6.1 Asymptotic expansion of the energy

We expand the following quantity at the critical point

\[ \Delta\E(\eta) = \E[u(\eta), \lambda(\eta)] - \E[u^\ast \circ \lambda(\eta), \lambda(\eta)], \]

where $\eta$ is the parametrization of the bifurcated branch introduced in Chapter 5 ($\eta = 0$ at the critical point).

The asymptotic expansion of $\Delta\E$ results from plugging the expansions of $\lambda(\eta)$ and $u(\eta)$ defined above into the general expression of the energy that was derived in Chapter 4.

We then use these expansions to evaluate the energy along the fundamental and bifurcated branches, as well as the difference $\Delta\E$ of these two quantities. The resulting expressions are too long to be displayed. We first apply some elementary simplifications.

ΔE = (create_E(u, λ) - create_E(u_star, λ)).expand().subs({
    E2 * u1 : 0,
    E2 * u2_V : 0
})

assert ΔE.coeff(η, 0) == 0
assert ΔE.coeff(η, 1) == 0
assert ΔE.coeff(η, 2) == 0

Simplification of the third- and fourth- order terms is performed below, first observing that, for all $v \in V$

\[ \E_3(\order[1]{u}, \order[1]{u}, v) = -2\order[1]{\lambda} \, \dot{\E}_2(\order[1]{u}, v). \tag{6.3}\]

Proof

Let $v = \xi_i \, v_i \in V$ \[ \begin{aligned} \E_3(\order[1]{u}, \order[1]{u}, v) &= \xi_i \, \order[1]{\xi}_j \, \order[1]{\xi}_k \, \E_3(v_i, v_j, v_k) = E_{ijk} \, \xi_i \, \order[1]{\xi}_j \, \order[1]{\xi}_k\\ &= -2\order[1]{\lambda} \, \dot{E}_{ij} \, \xi_i \, \order[1]{\xi}_j = -2\order[1]{\lambda} \, \dot{\E}_2(\order[1]{u}, v), \end{aligned} \]
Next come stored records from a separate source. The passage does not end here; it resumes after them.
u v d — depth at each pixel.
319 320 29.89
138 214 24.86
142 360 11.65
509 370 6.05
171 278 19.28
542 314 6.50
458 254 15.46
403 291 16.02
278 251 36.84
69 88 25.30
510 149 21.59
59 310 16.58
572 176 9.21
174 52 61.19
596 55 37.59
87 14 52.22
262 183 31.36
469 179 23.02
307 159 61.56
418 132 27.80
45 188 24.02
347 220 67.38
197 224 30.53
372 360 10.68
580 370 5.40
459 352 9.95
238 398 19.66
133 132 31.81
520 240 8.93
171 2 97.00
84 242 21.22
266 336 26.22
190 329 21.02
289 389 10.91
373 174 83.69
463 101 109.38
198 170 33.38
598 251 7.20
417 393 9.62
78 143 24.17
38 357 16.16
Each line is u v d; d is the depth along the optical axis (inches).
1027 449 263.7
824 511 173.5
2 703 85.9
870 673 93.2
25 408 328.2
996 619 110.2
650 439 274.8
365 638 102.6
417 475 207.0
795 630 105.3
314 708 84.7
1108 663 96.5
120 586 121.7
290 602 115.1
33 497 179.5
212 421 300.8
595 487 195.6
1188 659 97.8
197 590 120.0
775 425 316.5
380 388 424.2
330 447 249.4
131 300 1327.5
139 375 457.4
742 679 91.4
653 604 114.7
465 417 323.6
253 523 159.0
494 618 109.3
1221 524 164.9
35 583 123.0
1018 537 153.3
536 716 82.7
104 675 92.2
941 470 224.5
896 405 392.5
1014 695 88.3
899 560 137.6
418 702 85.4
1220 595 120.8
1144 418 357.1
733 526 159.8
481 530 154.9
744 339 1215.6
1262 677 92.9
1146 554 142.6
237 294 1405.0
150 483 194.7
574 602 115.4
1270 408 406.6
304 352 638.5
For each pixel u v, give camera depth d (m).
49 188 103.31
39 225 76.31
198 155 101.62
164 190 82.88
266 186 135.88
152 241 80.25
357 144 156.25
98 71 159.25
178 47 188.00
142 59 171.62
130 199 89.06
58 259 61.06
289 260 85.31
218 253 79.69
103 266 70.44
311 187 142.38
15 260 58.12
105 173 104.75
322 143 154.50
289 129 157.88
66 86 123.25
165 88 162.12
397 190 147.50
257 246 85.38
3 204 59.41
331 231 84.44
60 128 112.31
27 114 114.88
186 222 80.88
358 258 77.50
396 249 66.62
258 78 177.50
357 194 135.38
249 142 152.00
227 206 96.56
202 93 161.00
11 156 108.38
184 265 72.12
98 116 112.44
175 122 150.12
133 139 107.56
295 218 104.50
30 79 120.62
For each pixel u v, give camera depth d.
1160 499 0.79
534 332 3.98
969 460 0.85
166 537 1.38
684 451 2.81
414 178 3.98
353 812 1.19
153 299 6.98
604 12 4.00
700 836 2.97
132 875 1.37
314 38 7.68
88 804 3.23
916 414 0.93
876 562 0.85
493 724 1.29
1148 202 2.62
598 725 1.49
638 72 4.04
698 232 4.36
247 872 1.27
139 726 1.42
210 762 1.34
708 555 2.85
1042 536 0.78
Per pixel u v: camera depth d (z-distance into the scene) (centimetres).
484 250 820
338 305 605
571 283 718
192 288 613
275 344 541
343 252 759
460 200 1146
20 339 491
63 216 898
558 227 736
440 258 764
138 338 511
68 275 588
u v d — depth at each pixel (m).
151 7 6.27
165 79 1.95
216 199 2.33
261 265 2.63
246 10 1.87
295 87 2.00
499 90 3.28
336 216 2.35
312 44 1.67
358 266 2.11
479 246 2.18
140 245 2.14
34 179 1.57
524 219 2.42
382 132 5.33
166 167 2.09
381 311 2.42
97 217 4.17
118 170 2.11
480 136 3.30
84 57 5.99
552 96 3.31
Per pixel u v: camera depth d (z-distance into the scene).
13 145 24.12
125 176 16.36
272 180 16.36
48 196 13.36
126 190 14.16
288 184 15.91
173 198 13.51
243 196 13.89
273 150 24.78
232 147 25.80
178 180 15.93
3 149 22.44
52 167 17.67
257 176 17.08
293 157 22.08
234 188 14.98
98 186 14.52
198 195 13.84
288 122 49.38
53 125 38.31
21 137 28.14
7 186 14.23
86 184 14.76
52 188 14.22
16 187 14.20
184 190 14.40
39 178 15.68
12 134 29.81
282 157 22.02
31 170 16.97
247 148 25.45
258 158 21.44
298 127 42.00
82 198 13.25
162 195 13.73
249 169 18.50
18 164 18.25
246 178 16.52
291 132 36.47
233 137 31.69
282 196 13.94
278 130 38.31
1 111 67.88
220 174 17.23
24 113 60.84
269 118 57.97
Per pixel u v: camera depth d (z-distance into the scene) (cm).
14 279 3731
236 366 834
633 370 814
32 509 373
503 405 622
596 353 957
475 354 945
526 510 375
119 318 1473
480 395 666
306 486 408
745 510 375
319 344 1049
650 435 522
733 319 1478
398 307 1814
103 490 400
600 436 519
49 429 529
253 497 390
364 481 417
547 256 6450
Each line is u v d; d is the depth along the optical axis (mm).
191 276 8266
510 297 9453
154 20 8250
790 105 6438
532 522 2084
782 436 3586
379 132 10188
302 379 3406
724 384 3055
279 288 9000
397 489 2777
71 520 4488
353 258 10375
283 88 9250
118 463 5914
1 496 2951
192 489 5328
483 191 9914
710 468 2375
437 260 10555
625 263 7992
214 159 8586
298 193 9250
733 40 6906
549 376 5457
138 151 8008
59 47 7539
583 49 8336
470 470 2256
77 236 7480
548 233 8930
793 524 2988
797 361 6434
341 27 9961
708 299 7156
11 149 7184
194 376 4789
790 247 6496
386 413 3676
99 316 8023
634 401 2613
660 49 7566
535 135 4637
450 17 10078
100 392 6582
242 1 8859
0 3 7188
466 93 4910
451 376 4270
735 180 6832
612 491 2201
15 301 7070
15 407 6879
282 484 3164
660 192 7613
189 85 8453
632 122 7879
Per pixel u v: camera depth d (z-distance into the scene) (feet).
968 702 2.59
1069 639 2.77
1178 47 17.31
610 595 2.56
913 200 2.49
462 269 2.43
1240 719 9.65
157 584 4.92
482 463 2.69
where we have used the definitions (2.6) and (2.8) of $\dot{E}_{ij}$ and $E_{ijk}$ and the first bifurcation equation (5.4).

Note

Note that the first bifurcation equation was used to prove Eq. (6.3).

d = {
    E3 * u1 * u1 * u1 : -2 * λ1 * E2_dot * u1 * u1,
    E3 * u1 * u1 * u2_V : -2 * λ1 * E2_dot * u1 * u2_V,
}

ΔE = ΔE.subs(d).expand()

The subsequent simplifications rely heavily on definitions (2.5) and (2.4) of $w_{ij}$ and $w_{i}$, definitions (2.6), (2.7), (2.8), (2.9) and (2.10) of $\dot{E}_{ij}$, $\ddot{E}_{ij}$, $E_{ijk}$, $\dot{E}_{ijk}$ and $E_{ijkl}$. Finally, expressions (5.3) of $\order[1]{u}$ and $\order[2]{u}$ are used.

\[ \begin{aligned}[b] \E_2(\order[2]{u}_W, \order[2]{u}_W) ={}& \order[1]{\xi}_i \, \order[1]{\xi}_j \, \order[1]{\xi}_k \, \order[1]{\xi}_l \, \E_2(w_{ij}, w_{kl}) + 4 \, \order[1]{\lambda} \, \order[1]{\xi}_i \, \order[1]{\xi}_j \, \order[1]{\xi}_k \, \E_2(w_{ij}, w_{k})\\ &+ 4 \bigl( \order[1]{\lambda} \bigr)^2 \, \order[1]{\xi}_i \, \order[1]{\xi}_j \, \E_2(w_{i}, w_{j})\\ ={}& \tfrac{1}{3} \, \bigl[ \E_4(\order[1]{u}, \order[1]{u}, \order[1]{u}, \order[1]{u}) - E_{ijkl} \, \order[1]{\xi}_i \, \order[1]{\xi}_j \, \order[1]{\xi}_k \, \order[1]{\xi}_l \bigr]\\ &+ \tfrac{4}{3} \order[1]{\lambda} \, \bigl[ \dot{\E}_3(\order[1]{u}, \order[1]{u}, \order[1]{u}) - \dot{E}_{ijk} \, \order[1]{\xi}_i \, \order[1]{\xi}_j \, \order[1]{\xi}_k \bigr]\\ &+ 2 \bigl( \order[1]{\lambda} \bigr)^2 \, \bigl[ \ddot{\E}_2(\order[1]{u}, \order[1]{u}) - \ddot{E}_{ij} \, \order[1]{\xi}_i \, \order[1]{\xi}_j \bigr] \end{aligned} \tag{6.4}\]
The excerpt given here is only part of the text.